Apraxia – loss of the ability to execute or carry out learned purposeful movements, despite having the desire to and the physical ability to perform the movements
Ataxic (ataxia) – gross in-coordination of muscle movements
Broca’s asphasia – language is reduced to disjointed words and sentence construction is poor
Comminuted Skull Fracture – skull splintered or shattered into pieces
Depressed Skull Fracture – fragment of the skull is depressed with or without tearing of dura mater [three layers of the meninges surrounding the brain and spinal cord]
Dysarthria – is a speech disorder that is due to a weakness or in-coordination of the speech muscles. Speech is slow, weak, imprecise, or unco-ordinated.
Dystonia – involuntary contractions of muscles resulting in twisting and repetitive movements. Sometimes they are painful.

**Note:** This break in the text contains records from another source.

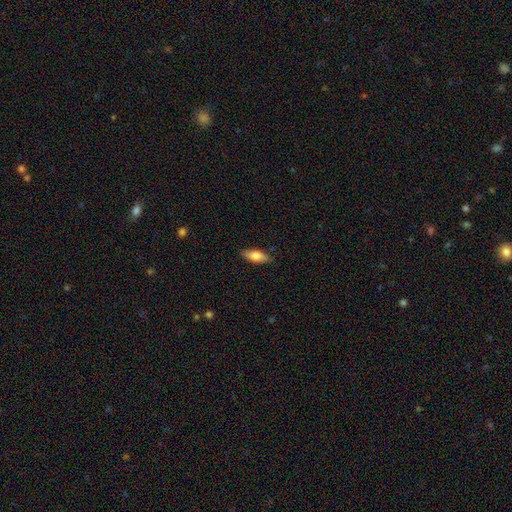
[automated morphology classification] A smooth galaxy with no disk features (75%) that is in between round and cigar-shaped (70%). Merging: none (87%).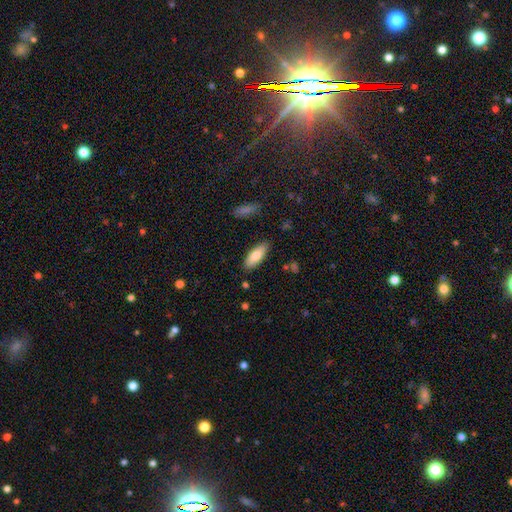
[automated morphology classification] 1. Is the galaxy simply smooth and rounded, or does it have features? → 82% smooth, 12% featured or disk, 6% star or artifact.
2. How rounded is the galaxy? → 75% in between, 24% cigar-shaped, 2% round.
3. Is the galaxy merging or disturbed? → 84% none, 11% minor disturbance, 2% major disturbance, 2% merger.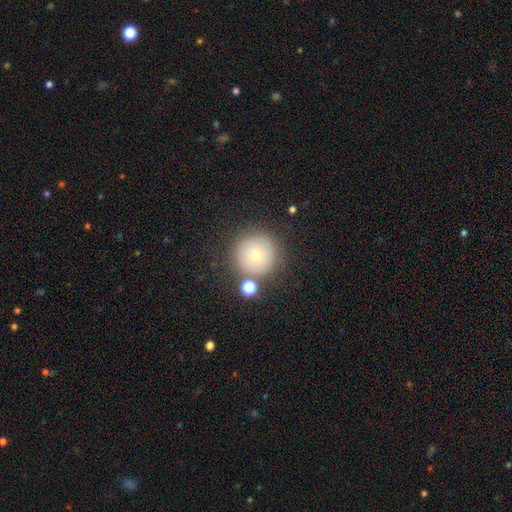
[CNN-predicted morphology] smooth-or-featured: smooth: 66% | featured or disk: 20% | star or artifact: 14%
  how-rounded: round: 96% | in between: 3% | cigar-shaped: 1%
  merging: none: 78% | minor disturbance: 10% | merger: 8% | major disturbance: 4%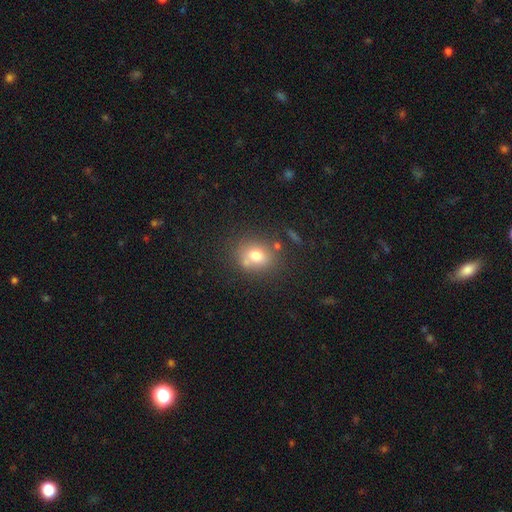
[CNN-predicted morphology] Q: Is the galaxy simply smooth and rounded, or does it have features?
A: smooth — 73%.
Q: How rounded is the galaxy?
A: round — 63%.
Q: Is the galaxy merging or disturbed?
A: none — 65%.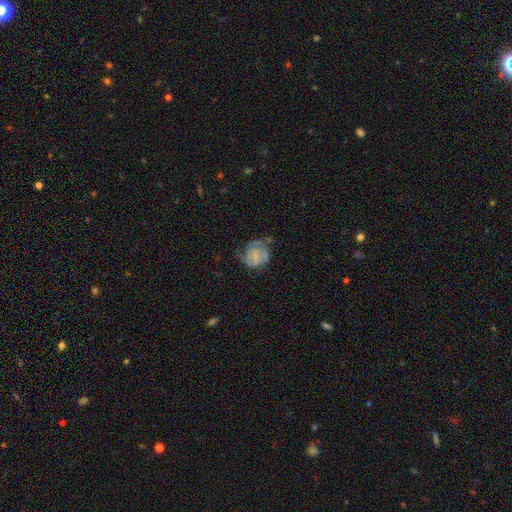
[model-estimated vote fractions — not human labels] A featured or disk galaxy (57%) with no bar (68%), spiral arms (77%) and a small central bulge (52%).

Vote fractions:
- Smooth or featured? featured or disk: 57% / smooth: 34% / star or artifact: 8%
- Edge-on disk? no: 98% / yes: 2%
- Bar? no: 68% / weak: 27% / strong: 5%
- Spiral arms? yes: 77% / no: 23%
- Bulge size? small: 52% / none: 29% / moderate: 16% / large: 2% / dominant: 1%
- Merging? none: 45% / minor disturbance: 29% / major disturbance: 23% / merger: 3%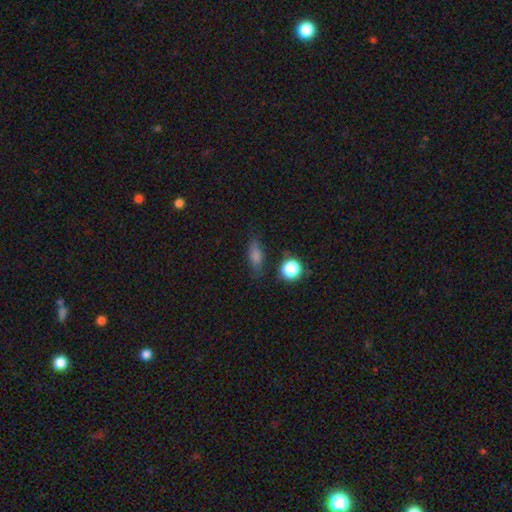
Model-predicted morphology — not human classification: smooth_or_featured: smooth (p=0.73) [alt: star or artifact p=0.14]
how_rounded: in between (p=0.61) [alt: cigar-shaped p=0.27]
merging: none (p=0.76) [alt: minor disturbance p=0.16]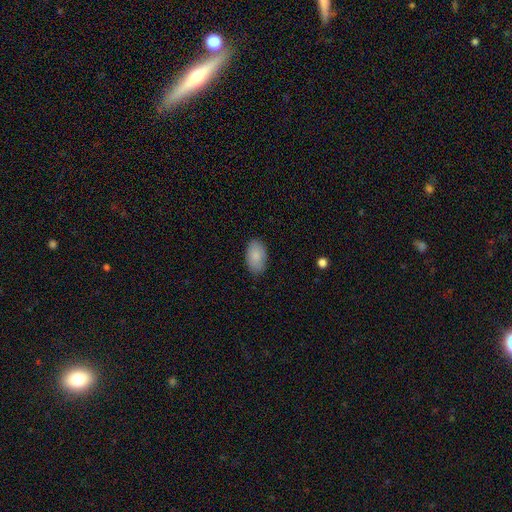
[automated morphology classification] Smooth or featured?
  - smooth: 87% *
  - featured or disk: 7%
  - star or artifact: 6%
How rounded?
  - in between: 94% *
  - round: 5%
  - cigar-shaped: 1%
Merging?
  - none: 85% *
  - minor disturbance: 12%
  - major disturbance: 2%
  - merger: 1%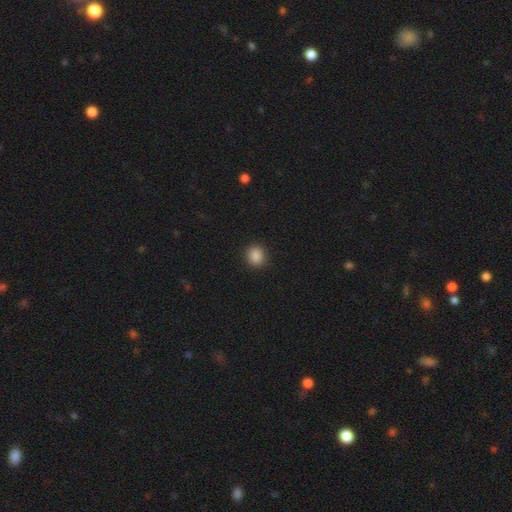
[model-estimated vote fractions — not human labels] Smooth or featured: smooth — 86% (star or artifact — 10%)
How rounded: round — 74% (in between — 25%)
Merging: none — 91% (minor disturbance — 6%)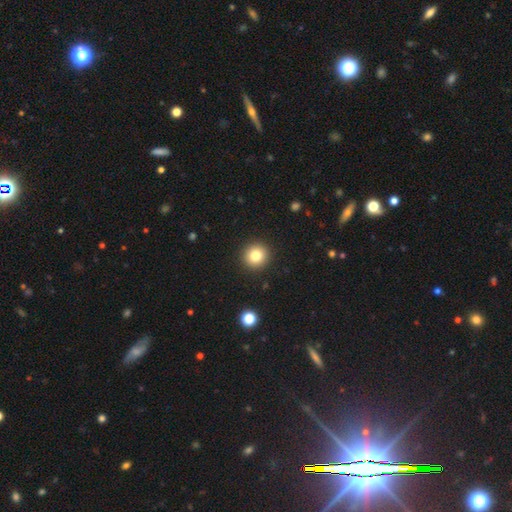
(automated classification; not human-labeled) smooth_or_featured: smooth (p=0.81) [alt: star or artifact p=0.11]
how_rounded: round (p=0.94) [alt: in between p=0.05]
merging: none (p=0.92) [alt: minor disturbance p=0.05]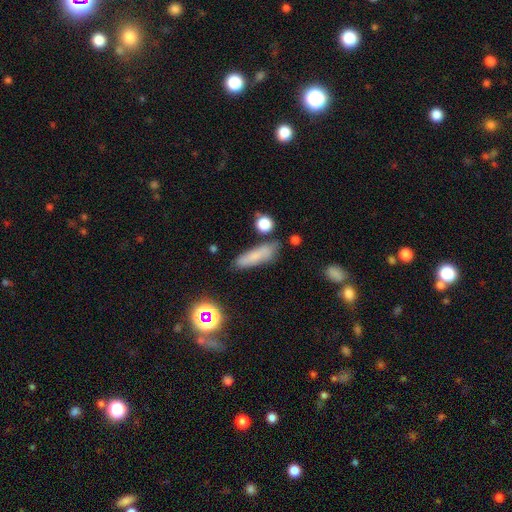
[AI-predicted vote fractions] This appears to be a smooth galaxy with no disk features (73%) that is cigar-shaped (66%). Merging: none (74%).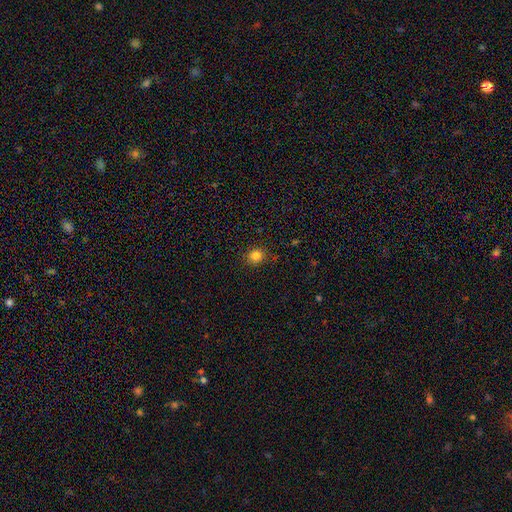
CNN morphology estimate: A smooth galaxy with no disk features (82%) that is round (80%).

Vote fractions:
- Smooth or featured? smooth: 82% / star or artifact: 13% / featured or disk: 5%
- How rounded? round: 80% / in between: 19% / cigar-shaped: 1%
- Merging? none: 89% / minor disturbance: 8% / major disturbance: 2% / merger: 1%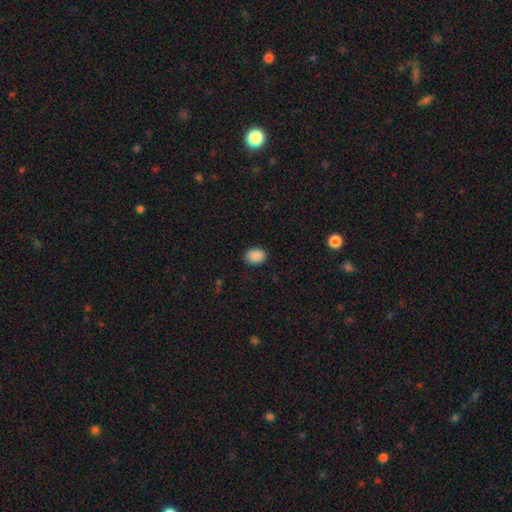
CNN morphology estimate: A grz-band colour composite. It shows a smooth galaxy with no disk features (89%) that is in between round and cigar-shaped (72%). Merging: none (88%).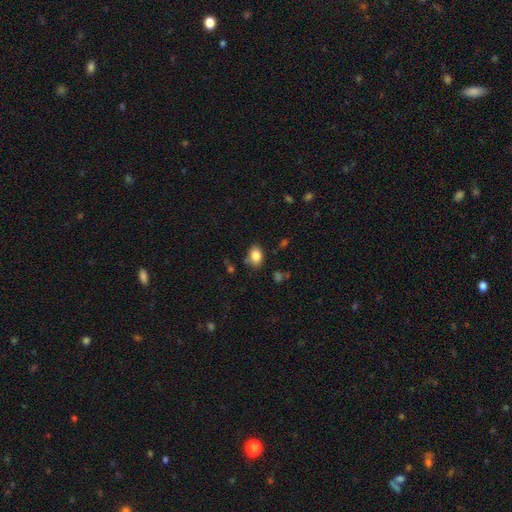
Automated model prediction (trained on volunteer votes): Smooth or featured: smooth — 84% (star or artifact — 9%)
How rounded: in between — 73% (round — 26%)
Merging: none — 77% (minor disturbance — 15%)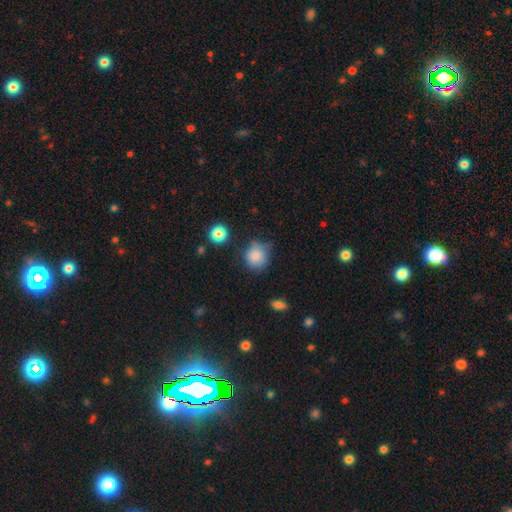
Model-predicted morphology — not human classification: Smooth or featured?
  - smooth: 84% *
  - star or artifact: 10%
  - featured or disk: 6%
How rounded?
  - round: 81% *
  - in between: 18%
  - cigar-shaped: 1%
Merging?
  - none: 64% *
  - minor disturbance: 27%
  - major disturbance: 6%
  - merger: 3%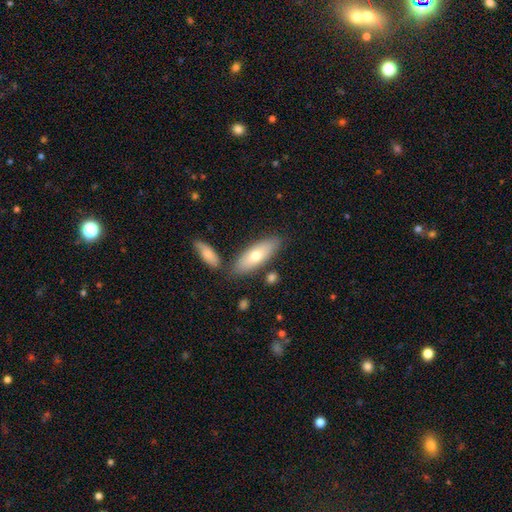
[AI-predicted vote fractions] This is likely a smooth galaxy (67%). How rounded: likely in between (62%). Merging: likely none (76%).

Diffuse visual field defects – overall blurred vision
Emotionally Labile – refers to the pathological expression of laughter, crying or smiling
Linear Skull Fracture – single fracture line
Multiple field loss – areas of darkness that appear to be scattered around objects
Open Depressed Skull Fracture – opening of the skull as a result of comminuted depressed skull fracture and tearing of the dura mater and the scalp
Pseudodepression – condition following a massive lesion in the frontal lobe of the brain, characterized by apathy, indifference, and loss of initiative but no experience of depression
Pseudopsychopathic – characterized emotional and social instability, aggressive behaviour (at times), cognitive disturbances described as a special form of incoherence, abnormal social behaviour in the form of social adhesiveness, carelessness, and a certain proneness to criminality
Tunnel vision (constriction) – objects in the centre of the visual field are visible, but those on the edges are not
Visual Field Cuts – complete or partial loss of peripheral vision. People with visual field loss may have problems seeing objects out of the corner(s) of their eyes, losing their place while reading, being startled by people or objects moving toward them, or bumping into people and objects.